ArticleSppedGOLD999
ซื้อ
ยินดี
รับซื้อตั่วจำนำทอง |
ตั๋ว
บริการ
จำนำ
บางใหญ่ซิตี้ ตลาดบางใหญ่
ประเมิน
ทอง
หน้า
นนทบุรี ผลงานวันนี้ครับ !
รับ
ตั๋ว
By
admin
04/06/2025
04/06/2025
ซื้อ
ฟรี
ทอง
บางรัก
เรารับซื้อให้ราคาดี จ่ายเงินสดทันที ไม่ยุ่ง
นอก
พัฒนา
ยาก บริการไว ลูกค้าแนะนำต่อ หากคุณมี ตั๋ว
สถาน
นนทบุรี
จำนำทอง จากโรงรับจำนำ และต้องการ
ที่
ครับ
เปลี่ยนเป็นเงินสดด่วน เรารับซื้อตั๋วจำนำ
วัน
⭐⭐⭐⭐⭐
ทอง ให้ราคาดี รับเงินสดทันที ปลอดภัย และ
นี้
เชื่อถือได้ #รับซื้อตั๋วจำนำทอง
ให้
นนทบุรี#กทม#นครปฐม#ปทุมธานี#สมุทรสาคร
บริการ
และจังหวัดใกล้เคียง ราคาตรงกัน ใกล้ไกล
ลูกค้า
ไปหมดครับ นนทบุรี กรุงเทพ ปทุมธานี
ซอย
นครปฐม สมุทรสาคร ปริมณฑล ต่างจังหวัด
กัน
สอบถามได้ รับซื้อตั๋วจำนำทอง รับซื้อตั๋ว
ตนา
● ● ● ●
> [Exercise goal]:
Wherever the word "เราร" appears in the entries above, copy that line.

> [Written reply]:
เรารับซื้อให้ราคาดี จ่ายเงินสดทันที ไม่ยุ่ง
เปลี่ยนเป็นเงินสดด่วน เรารับซื้อตั๋วจำนำ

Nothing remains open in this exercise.